Print the part of the Fagus × taurica text between "A naturally ocurring" and "status Not evaluated (NE)", inclusive.

- Reading text -

┄┄┄┄┄┄┄┄┄┄

Tom Christian (2019)

Recommended citation
Christian, T. (2019), 'Fagus × taurica' from the website Trees and Shrubs Online (treesandshrubsonline.org/articles/fagus/fagus-x-taurica/). Accessed 2024-12-13.

Genus

Common Names

  • Hybrid Beech

Synonyms

  • Fagus sylvatica var. moesiaca K.Malý
  • Fagus × moesiaca (K.Malý) Czeczott
  • Fagus sylvatica subsp. moesiaca (K.Malý) Szafer
  • Fagus × moesiaca f. leucodermis Korac

A naturally ocurring hybrid between F. orientalis and F. sylvatica, intermediate between its parents and occurring where the two species meet in the eastern Balkan peninsula and in the Crimea. Cultivated trees seem to be closer to their F. orientalis parent in foliage, but closer to F. sylvatica in their fruits, which generally lack the spathulate bristles in the lower half of the cups that are so consistent in F. orientalis.

Distribution  BulgariaGreeceTurkey Possibly in Kirklareli Province? Ukraine

USDA Hardiness Zone 4-5

RHS Hardiness Rating H7

Conservation status Not evaluated (NE)

┄┄┄┄┄┄┄┄┄┄

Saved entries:
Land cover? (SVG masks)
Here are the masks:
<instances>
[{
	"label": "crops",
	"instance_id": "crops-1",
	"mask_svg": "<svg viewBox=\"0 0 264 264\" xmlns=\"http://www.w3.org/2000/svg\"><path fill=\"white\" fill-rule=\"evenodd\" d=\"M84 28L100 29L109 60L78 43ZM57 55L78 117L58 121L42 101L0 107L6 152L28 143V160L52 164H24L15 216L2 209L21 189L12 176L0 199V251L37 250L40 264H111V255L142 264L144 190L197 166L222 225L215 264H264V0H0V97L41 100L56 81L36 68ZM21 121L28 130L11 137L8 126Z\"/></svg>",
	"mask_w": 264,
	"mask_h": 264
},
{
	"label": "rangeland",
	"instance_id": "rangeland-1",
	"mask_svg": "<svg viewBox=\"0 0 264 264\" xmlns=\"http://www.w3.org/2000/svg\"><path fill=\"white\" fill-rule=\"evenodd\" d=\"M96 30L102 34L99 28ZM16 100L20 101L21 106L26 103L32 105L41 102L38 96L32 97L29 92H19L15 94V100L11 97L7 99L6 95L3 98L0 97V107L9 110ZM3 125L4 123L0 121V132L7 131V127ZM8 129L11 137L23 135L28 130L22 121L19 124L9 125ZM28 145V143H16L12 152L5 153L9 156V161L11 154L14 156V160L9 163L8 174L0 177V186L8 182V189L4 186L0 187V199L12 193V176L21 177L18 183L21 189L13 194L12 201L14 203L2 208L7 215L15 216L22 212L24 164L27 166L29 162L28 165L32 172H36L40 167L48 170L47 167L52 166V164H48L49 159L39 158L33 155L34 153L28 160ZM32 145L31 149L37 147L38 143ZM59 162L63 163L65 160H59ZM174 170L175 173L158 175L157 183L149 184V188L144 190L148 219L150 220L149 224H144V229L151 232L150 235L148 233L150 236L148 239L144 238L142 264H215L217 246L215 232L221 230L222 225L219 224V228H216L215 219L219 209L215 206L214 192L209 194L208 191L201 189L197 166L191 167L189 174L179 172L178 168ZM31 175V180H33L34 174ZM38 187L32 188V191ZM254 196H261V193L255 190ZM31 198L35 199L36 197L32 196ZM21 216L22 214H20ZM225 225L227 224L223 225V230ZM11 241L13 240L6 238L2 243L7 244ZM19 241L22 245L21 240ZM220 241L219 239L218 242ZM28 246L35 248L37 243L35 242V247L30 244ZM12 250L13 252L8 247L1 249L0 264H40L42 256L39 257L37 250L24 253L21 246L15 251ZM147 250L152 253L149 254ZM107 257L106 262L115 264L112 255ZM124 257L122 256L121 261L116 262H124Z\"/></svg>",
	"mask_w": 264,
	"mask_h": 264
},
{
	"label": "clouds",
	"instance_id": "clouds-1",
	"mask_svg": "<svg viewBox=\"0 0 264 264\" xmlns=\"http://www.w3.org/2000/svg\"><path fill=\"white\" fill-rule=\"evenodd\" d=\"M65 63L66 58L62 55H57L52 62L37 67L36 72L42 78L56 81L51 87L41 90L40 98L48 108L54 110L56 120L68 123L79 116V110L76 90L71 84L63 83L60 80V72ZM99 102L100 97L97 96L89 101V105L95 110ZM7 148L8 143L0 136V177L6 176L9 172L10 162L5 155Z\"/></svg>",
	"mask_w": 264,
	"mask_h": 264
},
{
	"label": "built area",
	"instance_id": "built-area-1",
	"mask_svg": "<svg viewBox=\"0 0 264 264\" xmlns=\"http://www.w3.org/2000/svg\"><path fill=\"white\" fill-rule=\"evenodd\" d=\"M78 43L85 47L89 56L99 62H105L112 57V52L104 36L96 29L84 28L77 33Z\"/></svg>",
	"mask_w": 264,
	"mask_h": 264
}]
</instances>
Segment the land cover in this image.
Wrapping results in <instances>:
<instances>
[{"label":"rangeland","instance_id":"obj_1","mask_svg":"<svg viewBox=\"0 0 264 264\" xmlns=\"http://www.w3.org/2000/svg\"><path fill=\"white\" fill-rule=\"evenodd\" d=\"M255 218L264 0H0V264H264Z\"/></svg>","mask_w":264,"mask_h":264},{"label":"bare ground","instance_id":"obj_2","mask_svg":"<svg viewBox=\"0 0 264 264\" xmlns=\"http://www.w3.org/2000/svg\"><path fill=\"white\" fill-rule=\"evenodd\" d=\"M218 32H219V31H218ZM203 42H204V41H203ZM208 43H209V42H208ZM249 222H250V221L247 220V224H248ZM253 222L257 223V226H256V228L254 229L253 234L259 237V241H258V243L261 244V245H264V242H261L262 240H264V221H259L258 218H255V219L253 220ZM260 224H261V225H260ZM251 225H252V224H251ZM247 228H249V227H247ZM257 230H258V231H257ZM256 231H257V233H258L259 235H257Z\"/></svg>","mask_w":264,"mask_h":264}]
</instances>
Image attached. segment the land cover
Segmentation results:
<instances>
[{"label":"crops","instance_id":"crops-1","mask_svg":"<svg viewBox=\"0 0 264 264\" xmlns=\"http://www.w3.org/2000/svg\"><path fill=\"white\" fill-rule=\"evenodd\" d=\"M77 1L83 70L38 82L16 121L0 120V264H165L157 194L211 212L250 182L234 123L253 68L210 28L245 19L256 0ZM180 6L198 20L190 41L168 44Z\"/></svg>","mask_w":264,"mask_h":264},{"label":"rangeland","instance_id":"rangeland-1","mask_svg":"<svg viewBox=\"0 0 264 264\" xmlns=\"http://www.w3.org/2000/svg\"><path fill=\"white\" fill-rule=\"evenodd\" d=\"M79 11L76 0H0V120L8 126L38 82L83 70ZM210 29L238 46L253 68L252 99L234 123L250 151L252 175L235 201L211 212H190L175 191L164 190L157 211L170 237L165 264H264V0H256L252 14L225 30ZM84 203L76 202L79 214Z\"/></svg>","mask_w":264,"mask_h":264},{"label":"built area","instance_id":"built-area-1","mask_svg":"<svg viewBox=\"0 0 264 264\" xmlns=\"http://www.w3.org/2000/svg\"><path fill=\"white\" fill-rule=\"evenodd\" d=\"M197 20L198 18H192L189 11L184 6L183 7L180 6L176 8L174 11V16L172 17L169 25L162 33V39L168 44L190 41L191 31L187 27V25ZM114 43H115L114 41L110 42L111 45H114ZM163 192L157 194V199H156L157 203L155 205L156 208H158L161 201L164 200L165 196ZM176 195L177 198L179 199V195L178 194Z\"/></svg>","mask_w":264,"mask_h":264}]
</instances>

┄┄┄┄┄┄┄┄┄┄

- Solved exercise -
A naturally ocurring hybrid between F. orientalis and F. sylvatica, intermediate between its parents and occurring where the two species meet in the eastern Balkan peninsula and in the Crimea. Cultivated trees seem to be closer to their F. orientalis parent in foliage, but closer to F. sylvatica in their fruits, which generally lack the spathulate bristles in the lower half of the cups that are so consistent in F. orientalis.

Distribution  BulgariaGreeceTurkey Possibly in Kirklareli Province? Ukraine

USDA Hardiness Zone 4-5

RHS Hardiness Rating H7

Conservation status Not evaluated (NE)